Problem: let $a \in \mathbb{R}$ and $f(a) = \int_0 ^{\frac{\pi}{2}} e^{-a \cos^2 t}\, dt$. Calculate $$\int_0 ^\infty e^{-a} f(a)\, da.$$
My attempt at solution: I tried to plug $f(a)$ into the second integral and I got this: $$\int_0 ^\infty e^{-a} \left( \int_0 ^{\frac{\pi}{2}} e^{-a \cos^2 t}\, dt\right)\, da = \int_0 ^\infty \left( \int_0 ^{\frac{\pi}{2}} e^{-a (\cos^2 t + 1)}\, dt\right)\, da.$$ Then I used Fubini to get $$\int_0 ^\frac{\pi}{2} \left( \int_0 ^\infty e^{-a (\cos^2 t + 1)}\, da\right)\, dt = \frac{\pi}{2} \int_0 ^\frac{\pi}{2} \frac{dt}{\sqrt {1 + \cos^2 t}}$$ and the last integral seems unsolvable. I am studying for an exam and I saw this problem on one of the old exams, so I would really appreciate any help.

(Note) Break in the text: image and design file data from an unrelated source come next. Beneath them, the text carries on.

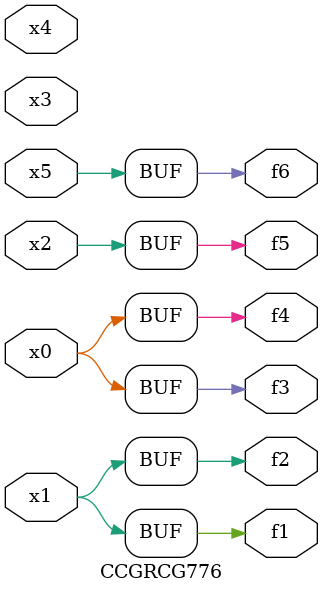
<source format=v>
module CCGRCG776(
	input x0, x1, x2, x3, x4, x5,
	output f1, f2, f3, f4, f5, f6
);
	assign f1 = x1;
	assign f2 = x1;
	assign f3 = x0;
	assign f4 = x0;
	assign f5 = x2;
	assign f6 = x5;
endmodule

</source>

You made a mistake in the last step $$\int_0 ^\frac{\pi}{2} \left( \int_0 ^\infty e^{-a (\cos^2 t + 1)}\, da\right)\, dt = \int_0 ^\frac{\pi}{2} \frac{dt}{1 + \cos^2 t}$$ There is no square root. I don't think there is a $\frac \pi 2$ factor either.